High-Dimensional Statistical Inference, Sparse Modeling
Bin Yu and Martin Wainwright
National Science Foundation
This research consists of four closely-related research thrusts, all centered around the common goal of an integrated treatment of statistical and computational issues in dealing with high-dimensional data sets arising in information technology (IT). The first two research thrusts focus on fundamental issues that arise in the design of penalty-based and other algorithmic methods for regularization. Key open problems to be addressed include the link between regularization methods and sparsity, consistency and other theoretical issues, as well as structured regularization methods for model selection. Sparse models are desirable both for scientific reasons (e.g., interpretability), and for computational reasons (e.g., efficiency of performing classification or regression). The third research thrust focuses on problems of statistical inference in decentralized settings, which are of increasing importance for a broad variety of IT applications such as wireless sensor networks, computer server "farms," and traffic monitoring systems. Designing suitable data compression schemes is the key challenge.
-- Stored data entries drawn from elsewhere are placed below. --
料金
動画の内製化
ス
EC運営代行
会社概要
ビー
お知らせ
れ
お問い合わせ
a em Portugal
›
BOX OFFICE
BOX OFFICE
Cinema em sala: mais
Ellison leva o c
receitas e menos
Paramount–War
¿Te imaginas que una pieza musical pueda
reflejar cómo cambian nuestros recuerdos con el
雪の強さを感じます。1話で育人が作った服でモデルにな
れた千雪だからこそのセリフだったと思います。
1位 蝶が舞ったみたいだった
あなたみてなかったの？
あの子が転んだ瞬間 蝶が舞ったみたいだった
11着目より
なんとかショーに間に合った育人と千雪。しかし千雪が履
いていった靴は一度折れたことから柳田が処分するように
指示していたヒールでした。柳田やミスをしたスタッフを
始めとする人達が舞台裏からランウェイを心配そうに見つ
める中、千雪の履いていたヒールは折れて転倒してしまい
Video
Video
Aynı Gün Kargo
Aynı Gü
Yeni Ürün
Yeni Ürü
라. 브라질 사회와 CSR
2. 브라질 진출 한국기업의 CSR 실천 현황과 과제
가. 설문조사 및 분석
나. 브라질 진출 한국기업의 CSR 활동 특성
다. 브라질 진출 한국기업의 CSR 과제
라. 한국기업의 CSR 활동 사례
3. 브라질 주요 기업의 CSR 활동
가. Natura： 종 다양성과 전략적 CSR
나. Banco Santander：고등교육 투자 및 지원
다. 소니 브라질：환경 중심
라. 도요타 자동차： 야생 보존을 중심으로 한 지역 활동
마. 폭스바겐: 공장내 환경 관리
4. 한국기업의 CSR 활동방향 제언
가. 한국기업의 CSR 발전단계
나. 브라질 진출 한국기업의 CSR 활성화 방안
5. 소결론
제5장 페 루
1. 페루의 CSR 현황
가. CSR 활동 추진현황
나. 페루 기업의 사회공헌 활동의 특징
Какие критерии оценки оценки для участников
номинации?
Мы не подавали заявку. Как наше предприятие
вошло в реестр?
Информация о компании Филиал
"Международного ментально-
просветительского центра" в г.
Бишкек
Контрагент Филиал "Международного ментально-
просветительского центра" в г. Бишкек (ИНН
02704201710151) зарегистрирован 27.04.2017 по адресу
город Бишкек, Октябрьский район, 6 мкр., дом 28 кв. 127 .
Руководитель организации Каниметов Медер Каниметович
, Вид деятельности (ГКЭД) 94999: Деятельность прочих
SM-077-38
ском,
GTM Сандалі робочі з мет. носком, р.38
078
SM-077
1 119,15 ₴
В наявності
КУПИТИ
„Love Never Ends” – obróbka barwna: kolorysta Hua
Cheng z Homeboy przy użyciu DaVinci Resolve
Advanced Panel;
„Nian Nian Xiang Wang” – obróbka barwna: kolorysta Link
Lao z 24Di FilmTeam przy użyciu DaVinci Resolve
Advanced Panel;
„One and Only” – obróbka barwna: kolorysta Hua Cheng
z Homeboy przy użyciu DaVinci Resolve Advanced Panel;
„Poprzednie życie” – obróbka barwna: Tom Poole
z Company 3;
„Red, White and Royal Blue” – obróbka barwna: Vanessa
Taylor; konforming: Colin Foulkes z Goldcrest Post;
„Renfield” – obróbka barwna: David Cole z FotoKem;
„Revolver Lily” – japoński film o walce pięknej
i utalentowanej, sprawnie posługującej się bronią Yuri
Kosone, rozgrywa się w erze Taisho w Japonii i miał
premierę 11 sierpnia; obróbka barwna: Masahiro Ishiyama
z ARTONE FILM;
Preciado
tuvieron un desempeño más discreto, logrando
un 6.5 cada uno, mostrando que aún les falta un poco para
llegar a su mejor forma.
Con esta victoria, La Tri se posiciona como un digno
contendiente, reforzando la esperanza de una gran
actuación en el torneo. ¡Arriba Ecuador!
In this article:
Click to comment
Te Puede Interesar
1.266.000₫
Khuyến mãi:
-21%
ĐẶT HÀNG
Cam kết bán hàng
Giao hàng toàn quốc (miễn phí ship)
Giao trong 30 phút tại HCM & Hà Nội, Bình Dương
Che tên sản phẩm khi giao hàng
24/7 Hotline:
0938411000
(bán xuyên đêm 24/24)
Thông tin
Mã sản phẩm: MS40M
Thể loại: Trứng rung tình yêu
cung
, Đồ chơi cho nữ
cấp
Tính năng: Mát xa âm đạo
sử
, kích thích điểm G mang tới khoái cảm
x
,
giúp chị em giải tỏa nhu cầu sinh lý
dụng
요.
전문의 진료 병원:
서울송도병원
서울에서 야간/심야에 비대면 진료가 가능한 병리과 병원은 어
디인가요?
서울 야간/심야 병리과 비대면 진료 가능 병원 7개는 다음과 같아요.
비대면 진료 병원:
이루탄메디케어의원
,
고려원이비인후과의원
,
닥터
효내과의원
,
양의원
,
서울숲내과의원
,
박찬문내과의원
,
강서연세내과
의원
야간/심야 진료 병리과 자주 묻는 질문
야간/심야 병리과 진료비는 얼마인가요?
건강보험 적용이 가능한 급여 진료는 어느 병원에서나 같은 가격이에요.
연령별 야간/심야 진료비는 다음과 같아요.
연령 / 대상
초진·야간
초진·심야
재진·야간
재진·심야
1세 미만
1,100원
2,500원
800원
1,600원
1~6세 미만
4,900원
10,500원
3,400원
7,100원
On one hand, these schemes should respect the decentralization requirements imposed by the system (e.g., due to limited power or bandwidth of communicating data); on the other hand, they should also be (near)-optimal with respect to a statistical criterion of merit (e.g., Bayes error for a classification task, MSE for a regression or smoothing problem). The fourth project addresses statistical issues centered around the use of Markov random fields, widely used for modeling large collections of interacting random variables, and associated variational methods for approximating moments and likelihoods in such models.